John Horton

Personal information
- Full name: John William Horton
- Date of birth: 5 January 1901
- Place of birth: Rotherham, England
- Date of death: 1970
- Height: 5 ft 9 in (1.75 m)
- Position: Centre forward

Senior career*
- Years: Team / Apps / (Gls)
- 19??–1921: Wombwell
- 1921–1922: Southampton / 1 / (0)

= John Horton (footballer) =

English footballer (1901–1970)

John William Horton (5 January 1901 – 1970) was an English professional footballer who made one Football League appearance for Southampton in 1921.

==Football career==
Horton was born in Thurnscoe, near Barnsley in Yorkshire and first came to attention when he played for Wombwell. In 1920–21 he scored a total of 40 goals, helping Wombwell to reach second place in the Yorkshire League and gain admittance to the Midland League.
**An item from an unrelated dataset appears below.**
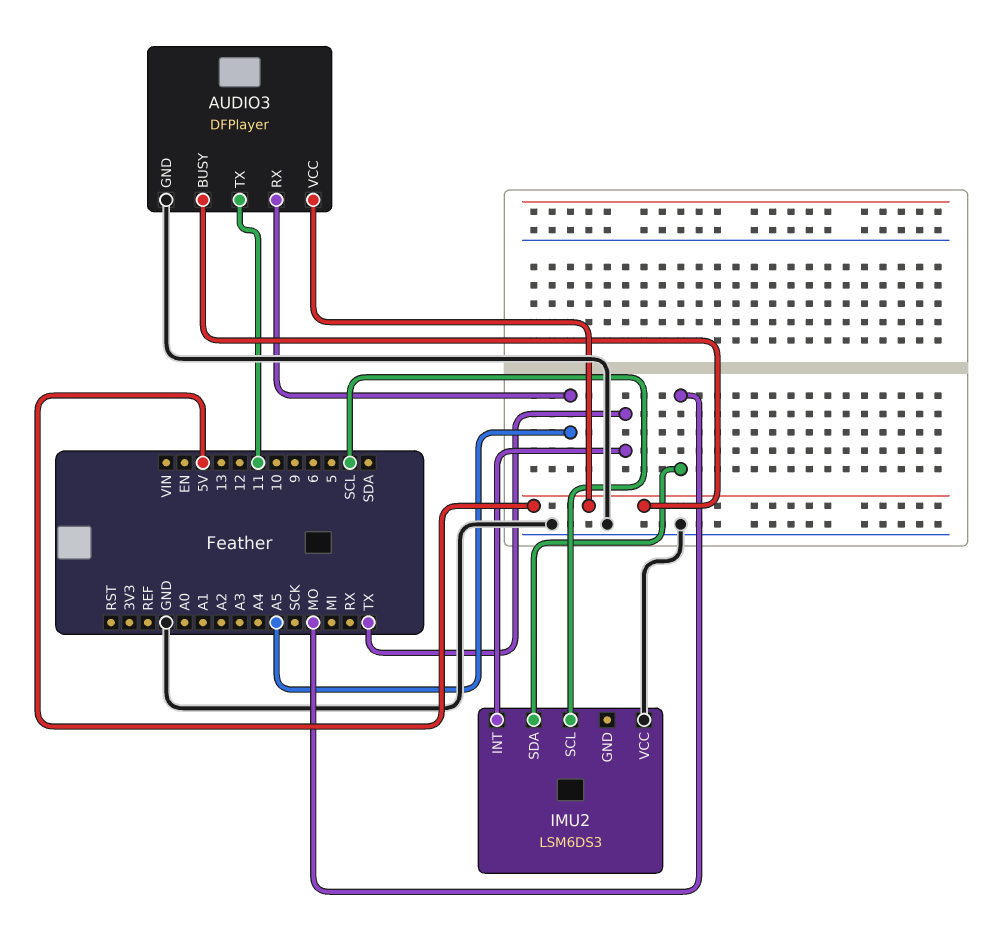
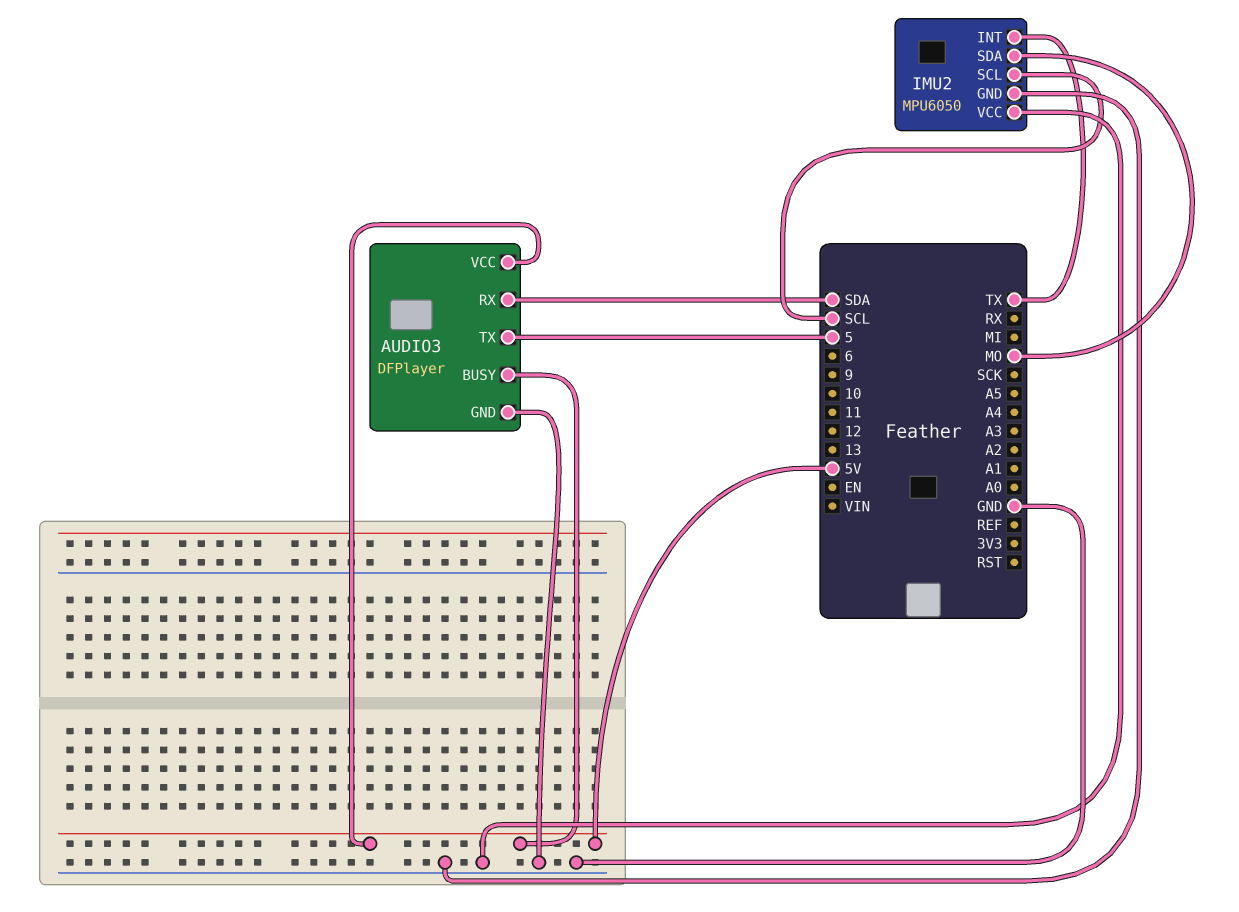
AUDIO3 pin RX: A5 -> SDA
AUDIO3 pin TX: 11 -> 5
IMU2: LSM6DS3 -> MPU6050
IMU2 pin GND: none -> GND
In May 1921, he was signed by Southampton, then playing in the Football League Third Division South. He scored regularly for the reserve team and made his first-team debut when he replaced Bill Rawlings for the match against Watford on 29 October 1921, which ended in a 2–0 victory for the Saints. Shortly after his debut, he broke a leg in a reserve team match at Bristol City, which ended his professional football career.